Liz’s fee is €85 per session.
Psychotherapy Training and Accreditation
Liz holds an MSc in Integrative Counselling and Psychotherapy from Turning Point Institute and she is an accredited member of the Irish Association for Counselling and Psychotherapy (IACP). She follows the ethical guidelines set out by the IACP. Liz also attends weekly supervision and attends ongoing continual professional development courses.
Counselling and Psychotherapeutic Approach
Liz believes in the healing power of the therapeutic relationship. She believes that building and maintaining safety and collaboration within the therapeutic relationship can lead to positive outcomes for her clients. She utilises an integrative approach which includes person-centred, humanistic, and yoga and body-focused psychotherapy. Liz works in a compassionate, warm and non-judgmental way so that her clients can explore their issues in a safe environment. Through the therapeutic process, Liz enables her clients to get to know themselves on a deeper level so that they can work through their issues and gain a greater sense of self-awareness. It is through this learning that the client can grow and create skills and resources to reach their greatest potential.
Counselling Experience and Areas of Interest
Liz has a range of experience working with clients with differing issues, such as grief, anxiety, depression, neurodivergence, and self-esteem/body image. Her most recent work has been in providing psychotherapy for 3rd-level pupils.
Liz has a keen interest in neurodiversity, and how neurodivergent people can support and embrace themselves confidently. There has been a shift in recent times away from the medical model of neurodivergence as an individual having a deficit to a more positive one of neurodivergent people possessing unique talents and skills and how to incorporate these into their lives.

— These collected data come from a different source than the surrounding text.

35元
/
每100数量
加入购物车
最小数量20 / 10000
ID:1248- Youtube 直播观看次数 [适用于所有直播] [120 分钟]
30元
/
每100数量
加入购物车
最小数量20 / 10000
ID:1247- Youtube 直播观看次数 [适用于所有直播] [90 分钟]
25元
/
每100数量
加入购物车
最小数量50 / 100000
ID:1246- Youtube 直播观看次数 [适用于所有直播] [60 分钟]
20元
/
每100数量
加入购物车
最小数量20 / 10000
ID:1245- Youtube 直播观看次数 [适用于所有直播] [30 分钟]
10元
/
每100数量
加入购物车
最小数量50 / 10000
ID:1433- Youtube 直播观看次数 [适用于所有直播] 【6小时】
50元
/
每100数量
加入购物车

There is more emphasis on the neurodivergent perspective as well with more neurodivergent voices being heard in the media.
Liz also has a particular interest in working with clients who are experiencing work-related burnout. She wrote her master’s thesis on burnout and how psychotherapists can help their clients heal from burnout. Individuals with burnout can experience a disconnect from themselves as well as their work. When Liz works with clients with burnout much of it is allowing the clients to connect with themselves, firstly on a basic level and then on a deeper level. She has found that this approach can help her clients rediscover the joy in their lives and are better able to deal with work-related burnout as a result. She has also found that when clients heal from burnout they are better able to notice it if it happens to them again and can recover quickly from it.
Liz has practised yoga regularly for 17 years and she completed a 250-hour yoga teacher training course in 2017. She has been teaching yoga twice a week in her studio since completing the teacher training course. She believes in the healing power of the mind and body connection i.e. how the mind can influence the body and the nervous system. If someone is feeling anxious or stressed they can notice it in their body and gain the skills to slow the mind and bring the body and nervous system into balance. Liz has found integrating yoga into her psychotherapy practice particularly useful in her work with clients who have anxiety and stress-related issues.